[The task]
Each line of the records that holds the word "this" should be copied out.

[Task material]
★ ★ ★

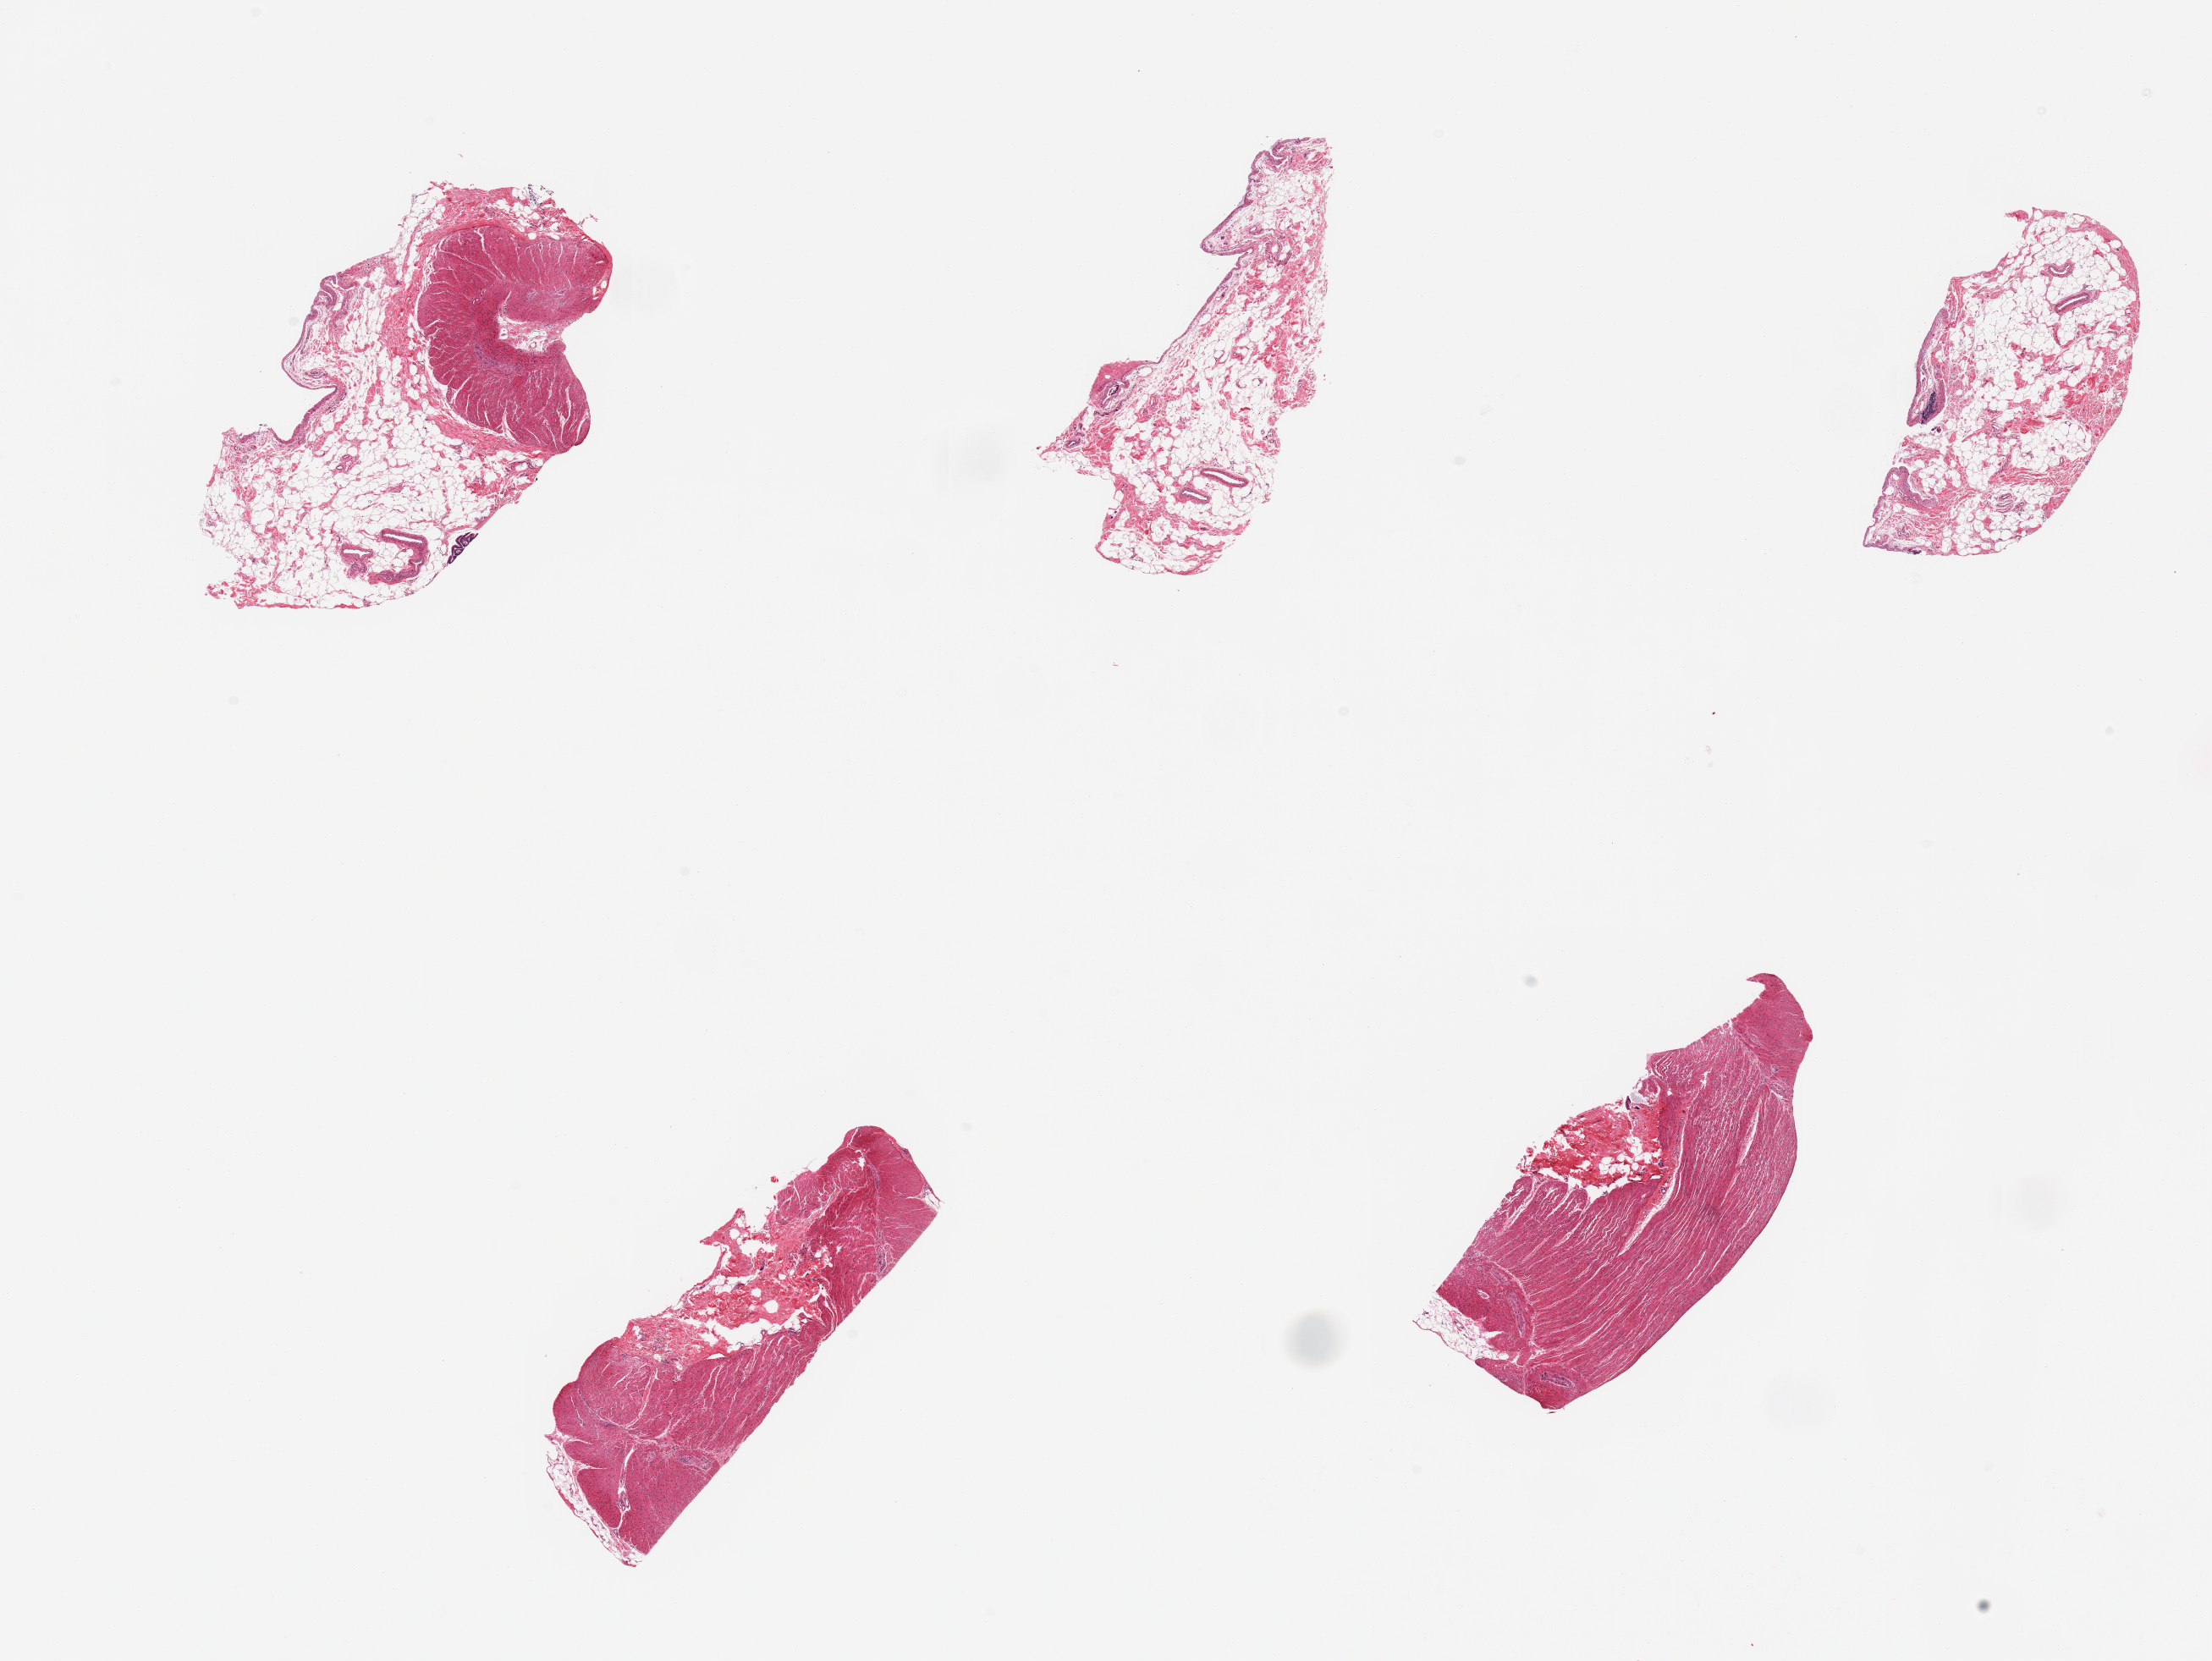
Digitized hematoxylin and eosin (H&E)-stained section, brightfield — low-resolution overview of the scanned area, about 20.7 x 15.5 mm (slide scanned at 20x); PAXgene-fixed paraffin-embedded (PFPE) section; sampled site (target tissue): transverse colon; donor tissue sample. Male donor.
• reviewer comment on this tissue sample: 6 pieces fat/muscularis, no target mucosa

★ ★ ★

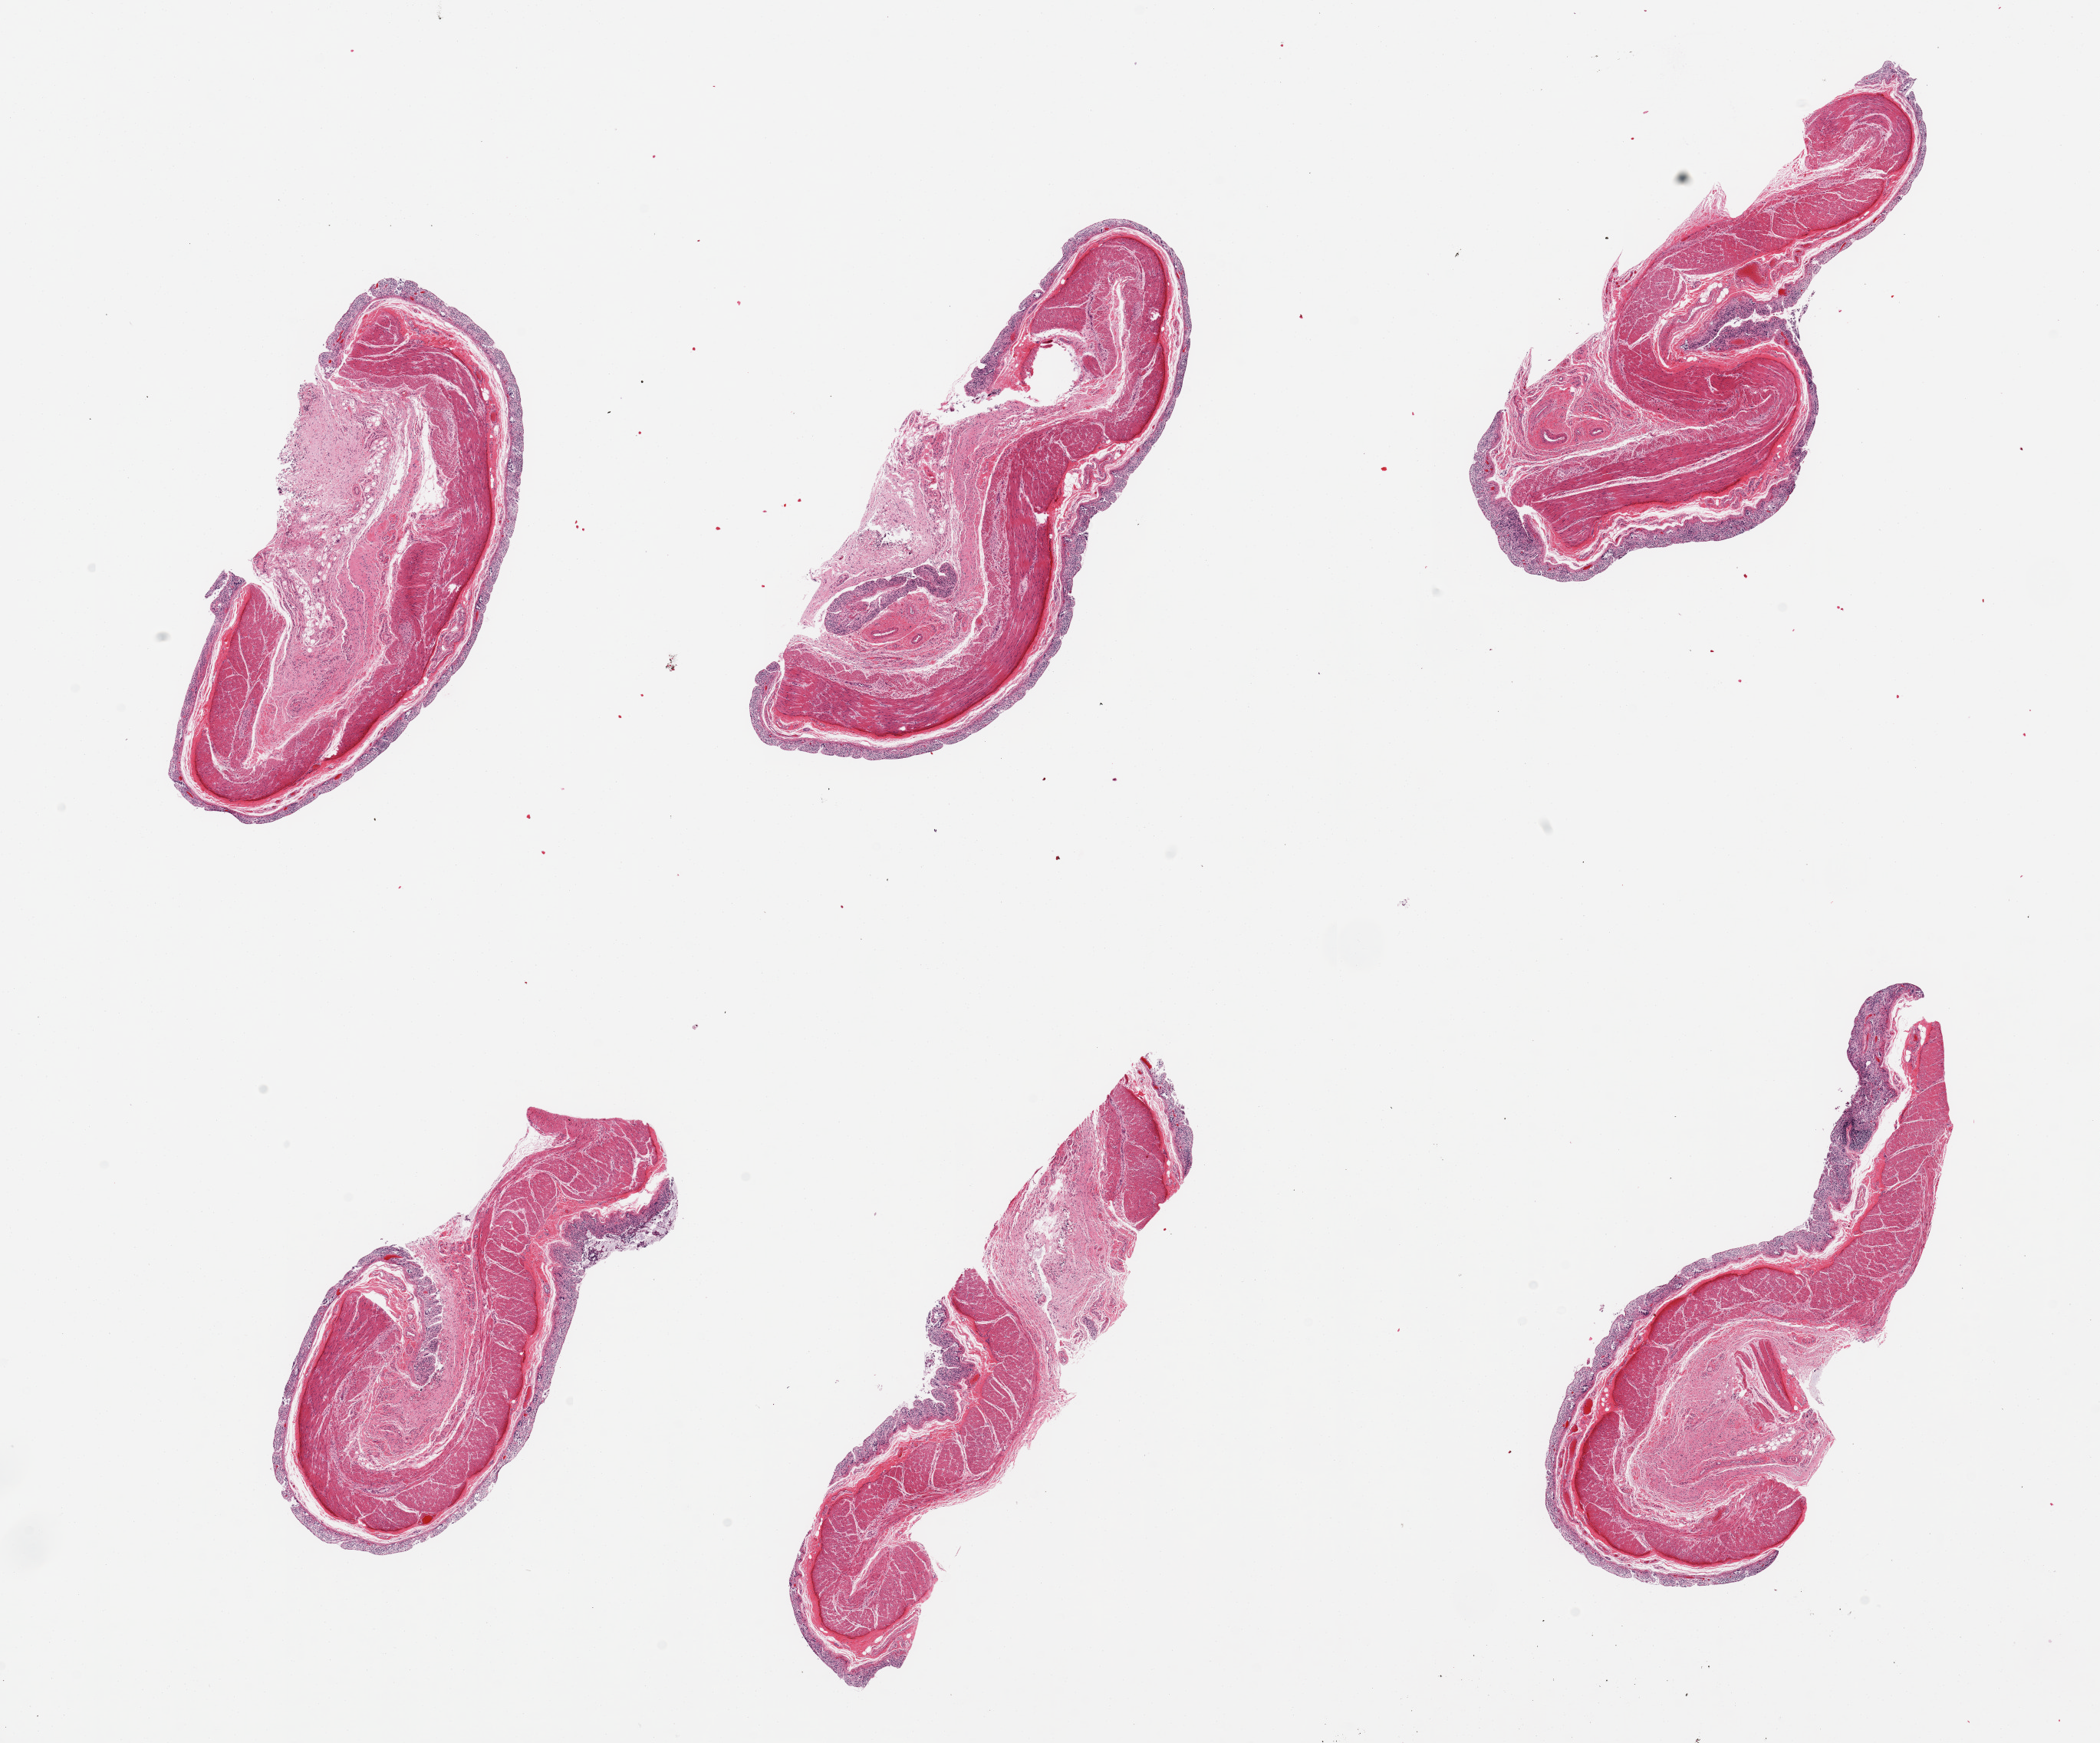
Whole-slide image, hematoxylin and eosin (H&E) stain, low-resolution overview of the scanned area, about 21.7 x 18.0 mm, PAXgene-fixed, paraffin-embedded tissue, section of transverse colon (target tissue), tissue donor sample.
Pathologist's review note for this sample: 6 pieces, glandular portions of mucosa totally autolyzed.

★ ★ ★

[Problem solution]
• reviewer comment on this tissue sample: 6 pieces fat/muscularis, no target mucosa
Pathologist's review note for this sample: 6 pieces, glandular portions of mucosa totally autolyzed.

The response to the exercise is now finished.